The amount of blood, sweat, tears and ink expended on RAH’s brief, late and exasperated comments to an interviewer, without any supporting material before or since, and (IMVVHO) provably wrong against the text of the book, continues to astound me.

This young hippie loved Heinlein because of his juveniles–& the other books I managed to find. Never liked* Stranger* all that much. Thought* Starship Troopers* was kinda interesting–I didn’t & don’t expect every book to be Instructions On How One Must Live; sometimes the writer just has a story to tell. I would periodically reread Heinlein–not limiting myself to what was “cool.” (Although I read most of that, too. I read a lot.)

I fully agree with you about hating Nixon…

I’ve heard this expression many times. Is there an actual example of where this has happened?

I think our (US) Founding Fathers got it right (more or less) that the right answer isn’t about pure democracy but about providing checks and balances against absolute power, whether it’s a tyranny by a dictator or by the unwashed masses.
In any event, whether it’s Heinlein, Kurt Vonnegut, Phillip K Dick, Asimov, Ayn Rand, L. Ron Hubburd or any other science fiction author, I don’t hold their works up to be a template for how to run society. They may be great at world-building a universe that is logical and consistent with their particular world view. But ultimately it’s still fantasy.

I’ve always thought that the politics of Starship Troopers sound an awful lot like the griping of my one Grandfather-the one who never saw combat- when he talked about what’s wrong with the world, and how his time in the Army straightened him up and made him a man.

And then I remember what my other Grandfather- the one who saw combat- thought of the Army.

True. We get ideas about society and politics from many sources and generally give them the weight they’re worth. But for some reason, Heinlein tops the list for being taken far too seriously, and literally, and word-of-godly. He had some amazing insight and ideas. (And some pretty dopey ones.) I think we should listen to his insights, but not carve them into the walls of the temple.

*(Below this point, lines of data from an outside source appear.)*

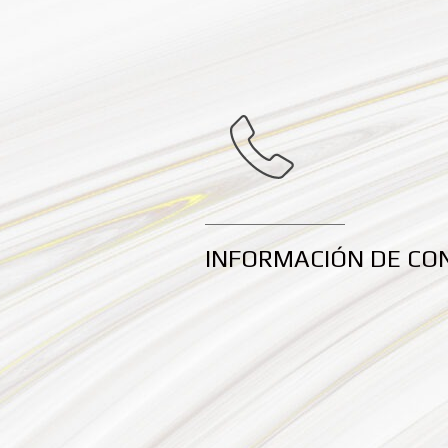
INFORMACIÓN DE CO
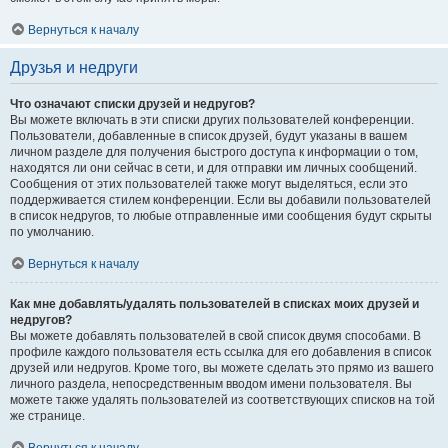
Вернуться к началу
Друзья и недруги
Что означают списки друзей и недругов?
Вы можете включать в эти списки других пользователей конференции.
Пользователи, добавленные в список друзей, будут указаны в вашем
личном разделе для получения быстрого доступа к информации о том,
находятся ли они сейчас в сети, и для отправки им личных сообщений.
Сообщения от этих пользователей также могут выделяться, если это
поддерживается стилем конференции. Если вы добавили пользователей
в список недругов, то любые отправленные ими сообщения будут скрыты
по умолчанию.
Вернуться к началу
Как мне добавлять/удалять пользователей в списках моих друзей и
недругов?
Вы можете добавлять пользователей в свой список двумя способами. В
профиле каждого пользователя есть ссылка для его добавления в список
друзей или недругов. Кроме того, вы можете сделать это прямо из вашего
личного раздела, непосредственным вводом имени пользователя. Вы
можете также удалять пользователей из соответствующих списков на той
же странице.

(Rand, of course, outdoes them all… but she intended to. Fiction was just a vehicle to express her philosophy.)

Well, it’s worse than that. The whole suffrage scheme is based on military service but they seem to have a world government, which implies that, aside from the inevitable regional flareups, there’s actually nobody to fight. You can’t depend on bugs popping up every couple of years. So what happens to this society when peace actually breaks out for an extended period of time?

Suffrage is based on military service, but what if that military service isn’t particularly harsh and dangerous, simply because you can’t find enough harsh and dangerous conditions for all your volunteers? How do you staff your government when there are no veterans? What if people get tired of throwing money at a military whose only purpose is to serve as a gateway to political power? And how does sitting around a barracks for a few years waiting for a conflict to break out prepare you for anything except boredom?

Meanwhile, the grad student who finally cures cancer and changes the world can’t even run this universe’s equivalent of the CDC.